Passage provided:
■ ■ ■ ■ ■
Friday, March 28, 2008

The last day of clinical

Though I am quite proficient at complaining, I cannot find much to complain about in being done with clinicals. All the early frigid mornings, the endless patient preparations, and the pre- and post-clinical wrap-ups are officially at an end. The next time I take care of a patient, I expect I will be getting paid for it.

As far as last days go, it was about as uneventful a day as you could ask for. The hardest part was not staring gape mouthed at the clock for the entirety of the shift. My patient had plenty that was/is wrong with her, but none of it was affecting her in any discernible manner on this day, so she was being discharged (eventually.....getting discharged from the hospital is akin to waiting on cable repair, there is a broad range of time when it might happen). Her mother took care of her feeding, washing, and changing. I was left to do little more than collect vital signs (twice) and check in periodically to see if anything had gone awry. Thankfully, nothing did. I am sure this did little to impress my clinical instructor, but aside from hiding out under my patient's crib I didn't see much way around moseying about the nurses station with my chart in my hand.
■ ■ ■ ■ ■
Exercise set:
(1) Turn the paragraph of the clinical-day post beginning "As far as last days go" into a short bulleted list that keeps its main facts.
(2) Write the next part of the post about the last day of clinical, beginning right after its final sentence.

Data entries
■ ■ ■ ■ ■
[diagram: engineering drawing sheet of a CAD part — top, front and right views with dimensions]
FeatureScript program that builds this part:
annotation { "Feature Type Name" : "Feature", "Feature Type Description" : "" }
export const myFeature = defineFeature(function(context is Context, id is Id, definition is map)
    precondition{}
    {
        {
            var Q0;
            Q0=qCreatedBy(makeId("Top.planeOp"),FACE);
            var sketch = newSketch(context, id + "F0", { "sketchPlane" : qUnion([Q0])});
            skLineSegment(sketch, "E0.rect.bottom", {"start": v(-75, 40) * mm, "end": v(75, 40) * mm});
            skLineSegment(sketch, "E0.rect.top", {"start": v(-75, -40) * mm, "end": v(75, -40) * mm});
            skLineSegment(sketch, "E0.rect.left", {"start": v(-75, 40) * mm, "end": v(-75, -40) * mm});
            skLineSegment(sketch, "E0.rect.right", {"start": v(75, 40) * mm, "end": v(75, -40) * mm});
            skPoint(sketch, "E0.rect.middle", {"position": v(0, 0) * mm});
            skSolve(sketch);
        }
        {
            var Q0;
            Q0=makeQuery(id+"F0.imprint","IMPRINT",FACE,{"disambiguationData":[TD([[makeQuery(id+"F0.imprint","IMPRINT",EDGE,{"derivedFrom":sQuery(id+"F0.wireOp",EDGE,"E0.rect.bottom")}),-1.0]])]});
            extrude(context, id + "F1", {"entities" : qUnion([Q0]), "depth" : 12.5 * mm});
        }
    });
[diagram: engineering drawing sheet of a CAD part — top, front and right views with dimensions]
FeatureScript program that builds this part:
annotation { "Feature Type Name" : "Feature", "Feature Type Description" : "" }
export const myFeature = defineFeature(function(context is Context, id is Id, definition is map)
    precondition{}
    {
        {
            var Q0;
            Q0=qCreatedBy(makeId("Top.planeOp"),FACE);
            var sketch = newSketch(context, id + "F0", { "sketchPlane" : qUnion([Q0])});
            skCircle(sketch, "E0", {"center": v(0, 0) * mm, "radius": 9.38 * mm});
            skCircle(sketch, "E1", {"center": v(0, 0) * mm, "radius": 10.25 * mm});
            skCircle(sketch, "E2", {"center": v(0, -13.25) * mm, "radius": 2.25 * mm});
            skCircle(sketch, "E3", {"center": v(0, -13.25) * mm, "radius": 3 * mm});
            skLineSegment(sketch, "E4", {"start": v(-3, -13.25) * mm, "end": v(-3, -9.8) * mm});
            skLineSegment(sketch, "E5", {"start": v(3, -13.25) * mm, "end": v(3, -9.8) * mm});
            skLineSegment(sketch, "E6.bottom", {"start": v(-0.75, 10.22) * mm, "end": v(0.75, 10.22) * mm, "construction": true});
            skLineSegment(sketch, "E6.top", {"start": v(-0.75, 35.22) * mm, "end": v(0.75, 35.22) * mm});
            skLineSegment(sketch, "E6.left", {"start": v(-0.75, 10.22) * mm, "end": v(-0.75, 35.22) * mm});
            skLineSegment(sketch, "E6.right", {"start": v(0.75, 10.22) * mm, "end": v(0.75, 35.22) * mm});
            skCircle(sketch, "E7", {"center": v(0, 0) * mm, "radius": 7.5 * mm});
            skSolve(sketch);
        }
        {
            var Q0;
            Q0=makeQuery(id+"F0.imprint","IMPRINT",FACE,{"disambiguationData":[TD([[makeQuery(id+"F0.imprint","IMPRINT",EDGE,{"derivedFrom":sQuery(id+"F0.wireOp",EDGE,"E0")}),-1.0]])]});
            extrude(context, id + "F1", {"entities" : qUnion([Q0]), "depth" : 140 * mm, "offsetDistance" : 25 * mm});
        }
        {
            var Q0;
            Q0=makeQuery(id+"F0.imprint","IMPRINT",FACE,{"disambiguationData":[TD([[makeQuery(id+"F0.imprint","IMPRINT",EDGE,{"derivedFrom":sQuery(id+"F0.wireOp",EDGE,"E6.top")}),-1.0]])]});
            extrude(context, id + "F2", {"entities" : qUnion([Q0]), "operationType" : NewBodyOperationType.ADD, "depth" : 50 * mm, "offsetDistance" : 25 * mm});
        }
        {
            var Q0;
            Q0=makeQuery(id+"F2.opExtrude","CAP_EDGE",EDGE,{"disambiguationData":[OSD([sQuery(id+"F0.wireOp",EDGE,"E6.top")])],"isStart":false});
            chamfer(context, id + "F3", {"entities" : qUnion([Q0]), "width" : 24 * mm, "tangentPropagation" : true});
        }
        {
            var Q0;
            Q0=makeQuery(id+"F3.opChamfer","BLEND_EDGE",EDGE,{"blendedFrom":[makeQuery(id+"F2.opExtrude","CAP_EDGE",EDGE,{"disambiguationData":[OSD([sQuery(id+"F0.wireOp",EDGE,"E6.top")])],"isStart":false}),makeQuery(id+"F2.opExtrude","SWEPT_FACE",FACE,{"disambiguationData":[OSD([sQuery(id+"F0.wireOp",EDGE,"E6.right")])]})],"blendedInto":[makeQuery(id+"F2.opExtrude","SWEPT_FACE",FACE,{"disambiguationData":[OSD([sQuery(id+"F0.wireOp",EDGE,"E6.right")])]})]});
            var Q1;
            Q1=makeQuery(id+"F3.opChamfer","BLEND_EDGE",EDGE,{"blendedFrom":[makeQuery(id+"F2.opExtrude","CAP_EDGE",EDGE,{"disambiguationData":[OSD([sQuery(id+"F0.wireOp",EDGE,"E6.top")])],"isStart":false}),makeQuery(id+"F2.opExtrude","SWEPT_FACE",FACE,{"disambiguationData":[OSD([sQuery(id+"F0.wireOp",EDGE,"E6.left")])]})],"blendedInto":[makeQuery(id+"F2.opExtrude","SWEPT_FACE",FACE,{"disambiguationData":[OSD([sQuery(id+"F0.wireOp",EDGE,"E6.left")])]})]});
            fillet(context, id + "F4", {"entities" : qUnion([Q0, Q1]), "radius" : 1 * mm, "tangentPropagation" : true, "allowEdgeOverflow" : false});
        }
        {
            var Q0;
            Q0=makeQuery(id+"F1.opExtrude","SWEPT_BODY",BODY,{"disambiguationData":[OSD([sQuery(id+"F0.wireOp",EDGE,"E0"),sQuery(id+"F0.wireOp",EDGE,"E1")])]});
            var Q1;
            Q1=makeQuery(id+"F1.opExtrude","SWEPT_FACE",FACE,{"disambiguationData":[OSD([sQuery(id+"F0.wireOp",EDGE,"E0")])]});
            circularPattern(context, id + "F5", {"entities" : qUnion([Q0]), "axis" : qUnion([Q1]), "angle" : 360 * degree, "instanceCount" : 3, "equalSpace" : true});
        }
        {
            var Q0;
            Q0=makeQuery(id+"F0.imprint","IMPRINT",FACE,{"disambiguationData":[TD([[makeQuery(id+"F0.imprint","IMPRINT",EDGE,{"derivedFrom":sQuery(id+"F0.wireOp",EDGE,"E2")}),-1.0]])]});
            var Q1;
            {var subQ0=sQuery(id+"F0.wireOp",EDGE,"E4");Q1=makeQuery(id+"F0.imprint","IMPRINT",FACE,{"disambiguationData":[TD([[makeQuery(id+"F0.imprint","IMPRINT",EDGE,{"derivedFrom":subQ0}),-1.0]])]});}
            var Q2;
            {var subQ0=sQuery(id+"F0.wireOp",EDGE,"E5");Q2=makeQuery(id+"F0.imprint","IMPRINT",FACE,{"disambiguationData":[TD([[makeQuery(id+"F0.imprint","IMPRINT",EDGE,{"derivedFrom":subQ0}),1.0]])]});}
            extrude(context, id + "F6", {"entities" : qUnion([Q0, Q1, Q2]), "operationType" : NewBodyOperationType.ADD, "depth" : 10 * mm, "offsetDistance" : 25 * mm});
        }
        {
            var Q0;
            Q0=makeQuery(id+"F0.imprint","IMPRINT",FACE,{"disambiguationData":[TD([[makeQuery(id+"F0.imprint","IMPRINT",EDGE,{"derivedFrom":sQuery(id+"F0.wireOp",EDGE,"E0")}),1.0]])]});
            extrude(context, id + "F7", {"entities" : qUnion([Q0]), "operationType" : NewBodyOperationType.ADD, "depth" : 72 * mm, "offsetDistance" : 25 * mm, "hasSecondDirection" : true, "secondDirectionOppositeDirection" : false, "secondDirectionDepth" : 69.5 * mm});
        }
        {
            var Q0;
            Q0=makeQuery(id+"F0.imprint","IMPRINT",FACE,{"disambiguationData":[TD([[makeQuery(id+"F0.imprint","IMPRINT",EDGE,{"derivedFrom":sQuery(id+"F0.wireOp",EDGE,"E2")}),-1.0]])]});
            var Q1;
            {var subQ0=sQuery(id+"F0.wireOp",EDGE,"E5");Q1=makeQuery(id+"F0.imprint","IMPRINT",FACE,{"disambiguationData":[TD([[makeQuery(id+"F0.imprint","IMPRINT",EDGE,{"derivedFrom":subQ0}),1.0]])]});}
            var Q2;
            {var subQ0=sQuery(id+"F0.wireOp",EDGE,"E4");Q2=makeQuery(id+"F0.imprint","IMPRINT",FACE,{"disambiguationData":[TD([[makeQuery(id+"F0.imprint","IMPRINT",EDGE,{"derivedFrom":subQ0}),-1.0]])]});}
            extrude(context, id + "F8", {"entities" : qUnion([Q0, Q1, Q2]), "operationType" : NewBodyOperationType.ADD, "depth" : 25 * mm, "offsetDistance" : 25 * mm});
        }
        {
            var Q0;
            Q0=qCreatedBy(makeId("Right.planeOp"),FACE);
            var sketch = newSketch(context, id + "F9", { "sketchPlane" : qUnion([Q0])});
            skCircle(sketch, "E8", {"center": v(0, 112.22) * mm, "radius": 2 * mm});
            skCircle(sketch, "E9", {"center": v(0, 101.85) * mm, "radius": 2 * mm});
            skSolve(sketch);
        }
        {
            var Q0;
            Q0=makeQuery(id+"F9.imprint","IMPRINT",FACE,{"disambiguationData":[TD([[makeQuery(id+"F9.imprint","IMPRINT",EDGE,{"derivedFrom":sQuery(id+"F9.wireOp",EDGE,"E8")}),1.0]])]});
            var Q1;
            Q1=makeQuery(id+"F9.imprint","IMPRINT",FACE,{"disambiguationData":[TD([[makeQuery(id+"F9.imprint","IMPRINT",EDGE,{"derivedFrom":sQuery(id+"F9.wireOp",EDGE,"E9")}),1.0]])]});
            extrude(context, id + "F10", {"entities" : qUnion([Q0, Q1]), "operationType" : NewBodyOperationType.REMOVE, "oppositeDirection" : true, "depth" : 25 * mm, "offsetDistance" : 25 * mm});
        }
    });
■ ■ ■ ■ ■
Responses per task:
(1)
- The last day was very uneventful, and the hardest part was not staring at the clock for the whole shift.
- The patient had many health problems, but none affected her noticeably that day, so she was being discharged. The discharge would come eventually, since its timing is as uncertain as waiting for cable repair.
- Her mother handled her feeding, washing, and changing.
- The writer only took vital signs twice and checked in periodically, and nothing went wrong.
- This probably did little to impress the clinical instructor, but there was not much to do besides wander around the nurses station holding the chart.

(2)
Tomorrow will be a simulation day. Well, mostly. It will involve a few hours of simulation and a few hours of lecture and a few hours of post conference and............well, and who gives a shit its over!!! The chapter officially closes on PEDs this coming week with a Monday exam and a midweek NCLEX style challenge for extra points. There are plenty of other things to do, but it is a HUGE relief that clinicals will not be one of them. Would I have liked to deal with full patient loads and other things that would better prepare me? Absolutely! But, UR places more emphasis on other things. Hopefully that emphasis will not prove misplaced.

The fire sale continues on our belongings and, happily, are selling briskly. We may yet condense our belongings enough. It remains to be seen of course, but optimism abounds until you actually start trying to pack it all. I will truly loathe that part. Tia's chinchilla cage weighs more than an offensive lineman and is just as big. Maybe we can strap it to the top of the trailer?

Off to some Nyquil dreams (my allergies will be the death of me yet).

1 comment:

GoodNubbin said...

Alright buddy! Almost there! Sell that shizzle and get back out here!